MOSCOW, Feb. 22 (JTA) Lithuania has long been accused of purposefully dragging its feet in Nazi-era war crimes cases.
But two recent events appear to show that the former Soviet republic is responding to international pressure and moving ahead with some prosecutions.
Last week the country saw its first successful World War II-era conviction since it earned its independence in 1991.
A court in the capital of Vilnius convicted Kazys Gimzauskas of collaborating with the Nazis.
Gimzauskas, 93, was found guilty of taking part in the Nazi killings of Jews and of handing over Jews to Nazi death squads while he served as deputy head of the Lithuanian security police between 1941 and 1944.
In the second instance, a Lithuanian court issued an arrest warrant for an 85-year-old man suspected of murdering Jews during World War II.
Now living in Scotland, Anton Gecas is alleged to have killed Jews and other civilians when he was head of a special Nazi police unit in a part of Lithuania that is now in the former Soviet republic of Belarus.
Gecas was the subject of investigations in 1987, but the case was later dropped.
The actions, say observers, are a direct reflection of international pressure on Lithuania.
“I believe that the perception in the media and among the politicians is that the Lithuanian public does not want any of this done, but they realize that because of Western pressure and their desire to get into NATO and the E.U., they have to do something in this regard,” Efraim Zuroff, head of the Simon Wiesenthal Center’s Jerusalem office, told JTA.
Despite the actions on Gimzauskas and Gecas, the Baltic nation’s record on prosecuting war criminals is far from exemplary, observers note.
Gimzauskas’s immediate wartime superior, Aleksandras Lileikis, was the first person Lithuania brought to trial for Nazi-era war crimes, but after numerous delays, Lileikis, 93, died of a heart attack last summer before the trial could be completed.
Indeed, even though Gimzauskas was convicted, the court refused to sentence him, saying he suffers from Alzheimer’s disease.
Observers in Vilnius drew attention to the fact that this degenerative psychiatric disease did not prevent Gimzauskas from publishing a book of memoirs, recollecting his wartime struggle against German and Russian invaders for Lithuania’s freedom.
And activists are still pressing Lithuania to take stronger action against other war criminals, including Vincas Valkavickas and Kazys Ciurinskas.
As Gimzauskas’ memoir indicates, Lithuania’s memories of Jewish behavior during the wartime years lie at the core of Lithuania’s long-time hesitance.
For many in Lithuania, Jews are strongly associated with Stalin’s annexation of the Baltic countries in 1940, when many Jews served in the Soviet Red Army and even in Stalin’s secret police.
This was one of the reasons for violent anti-Jewish outbursts immediately after the June 1941 German invasion of the Soviet Union.
Lithuanian public opinion therefore viewed people like Lileikis and Gimzauskas not as war criminals or Jew-killers, but as freedom fighters against Russian oppressors and their Jewish collaborators, even after more than 90 percent of Lithuania’s 250,000 prewar Jews died in the Holocaust.
Lithuania’s top Jewish official, Simonas Alperavicius, has acknowledged that there were high-profile Jews serving with the Soviet secret police during and after World War II, but said they were acting as Soviet officials, not as Jews.
The widespread, but tacit, grass-roots support for the alleged war criminals was the main cause behind the apparent unwillingness of the Lithuanian authorities to launch trials.
More generally, the government and the media react to this perception, according to Zuroff, by taking a low profile.
For example, there was little reaction to the conviction of Gimzauskas in Lithuanian newspapers, he said.
At the same time that some progress is being made on Nazi-era crimes, however, the current state of anti- Semitism appears to be getting worse.
Anti-Semitic incidents have been increasing recently, most notably in newspapers.
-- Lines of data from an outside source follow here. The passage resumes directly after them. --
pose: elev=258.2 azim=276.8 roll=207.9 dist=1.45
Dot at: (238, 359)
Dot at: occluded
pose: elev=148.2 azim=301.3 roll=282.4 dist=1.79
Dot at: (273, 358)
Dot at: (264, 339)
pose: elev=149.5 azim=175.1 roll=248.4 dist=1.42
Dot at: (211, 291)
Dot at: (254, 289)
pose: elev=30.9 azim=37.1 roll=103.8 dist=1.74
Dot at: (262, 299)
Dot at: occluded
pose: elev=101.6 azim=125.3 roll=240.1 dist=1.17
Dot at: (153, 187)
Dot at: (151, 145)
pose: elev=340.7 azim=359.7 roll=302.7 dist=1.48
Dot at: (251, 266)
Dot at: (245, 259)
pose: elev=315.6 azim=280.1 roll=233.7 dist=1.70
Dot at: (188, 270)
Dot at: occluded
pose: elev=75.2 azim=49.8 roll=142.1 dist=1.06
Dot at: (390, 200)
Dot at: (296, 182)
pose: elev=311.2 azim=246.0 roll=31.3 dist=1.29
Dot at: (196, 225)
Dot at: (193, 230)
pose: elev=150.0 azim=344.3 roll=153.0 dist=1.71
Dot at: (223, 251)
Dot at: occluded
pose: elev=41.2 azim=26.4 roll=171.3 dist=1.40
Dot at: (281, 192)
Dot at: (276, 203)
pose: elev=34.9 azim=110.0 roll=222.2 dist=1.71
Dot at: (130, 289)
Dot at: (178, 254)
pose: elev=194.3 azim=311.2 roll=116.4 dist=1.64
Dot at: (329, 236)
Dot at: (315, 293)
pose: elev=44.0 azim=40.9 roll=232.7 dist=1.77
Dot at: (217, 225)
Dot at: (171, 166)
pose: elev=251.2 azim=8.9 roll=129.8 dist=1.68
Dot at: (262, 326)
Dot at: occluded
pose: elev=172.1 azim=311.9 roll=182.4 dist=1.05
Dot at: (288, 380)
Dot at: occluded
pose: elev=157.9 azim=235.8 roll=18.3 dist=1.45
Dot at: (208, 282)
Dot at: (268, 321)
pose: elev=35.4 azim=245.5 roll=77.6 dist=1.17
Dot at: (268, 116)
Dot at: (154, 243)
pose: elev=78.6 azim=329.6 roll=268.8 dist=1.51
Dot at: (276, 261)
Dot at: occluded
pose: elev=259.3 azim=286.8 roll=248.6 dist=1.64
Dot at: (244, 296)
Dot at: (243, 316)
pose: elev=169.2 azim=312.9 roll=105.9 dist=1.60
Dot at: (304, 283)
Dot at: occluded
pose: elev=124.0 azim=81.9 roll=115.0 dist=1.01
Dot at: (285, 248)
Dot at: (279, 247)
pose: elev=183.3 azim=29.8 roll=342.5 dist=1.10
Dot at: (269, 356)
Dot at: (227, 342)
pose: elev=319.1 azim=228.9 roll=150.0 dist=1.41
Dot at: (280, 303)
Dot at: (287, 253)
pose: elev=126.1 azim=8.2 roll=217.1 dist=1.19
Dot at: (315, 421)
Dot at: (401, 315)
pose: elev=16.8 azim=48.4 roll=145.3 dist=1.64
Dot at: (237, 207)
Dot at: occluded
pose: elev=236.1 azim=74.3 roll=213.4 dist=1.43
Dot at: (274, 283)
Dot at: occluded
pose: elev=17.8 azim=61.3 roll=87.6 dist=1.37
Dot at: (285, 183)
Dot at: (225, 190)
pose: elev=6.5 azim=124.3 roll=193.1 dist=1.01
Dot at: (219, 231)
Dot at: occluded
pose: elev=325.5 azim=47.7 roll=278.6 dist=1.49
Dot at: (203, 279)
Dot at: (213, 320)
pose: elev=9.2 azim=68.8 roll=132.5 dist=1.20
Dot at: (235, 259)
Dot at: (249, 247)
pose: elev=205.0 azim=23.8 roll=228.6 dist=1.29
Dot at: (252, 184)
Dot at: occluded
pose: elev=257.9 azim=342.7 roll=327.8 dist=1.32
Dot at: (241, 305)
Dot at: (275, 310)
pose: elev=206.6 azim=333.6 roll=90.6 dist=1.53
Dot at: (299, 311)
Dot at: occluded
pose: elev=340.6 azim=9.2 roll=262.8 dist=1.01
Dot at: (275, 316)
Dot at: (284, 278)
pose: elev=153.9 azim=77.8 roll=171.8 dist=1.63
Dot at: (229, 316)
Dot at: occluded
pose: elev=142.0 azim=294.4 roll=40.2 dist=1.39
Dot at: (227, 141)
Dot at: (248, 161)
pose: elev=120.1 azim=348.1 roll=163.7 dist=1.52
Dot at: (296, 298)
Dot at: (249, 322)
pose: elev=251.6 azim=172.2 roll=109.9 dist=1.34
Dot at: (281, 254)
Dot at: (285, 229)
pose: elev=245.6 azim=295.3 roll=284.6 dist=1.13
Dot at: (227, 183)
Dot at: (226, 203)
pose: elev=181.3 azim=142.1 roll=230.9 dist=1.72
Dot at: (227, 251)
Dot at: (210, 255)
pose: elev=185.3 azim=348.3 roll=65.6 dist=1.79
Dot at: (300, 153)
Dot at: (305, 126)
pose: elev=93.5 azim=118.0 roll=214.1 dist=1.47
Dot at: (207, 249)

And Vytautas Suskauskas, the mayor of Kaunas, Lithuania’s second largest city, recently made anti-Semitic comments.
In reaction to these incidents, a group of legislators called on the government earlier this month to crack down on extremists.
But Simonas Alperavicius, a Lithuanian Jewish leader, is not optimistic.
“It is of course a positive development that at least one Nazi criminal case has been completed. It is important for the community. But the level of anti-Semitism stays the same,” Alperavicius told JTA.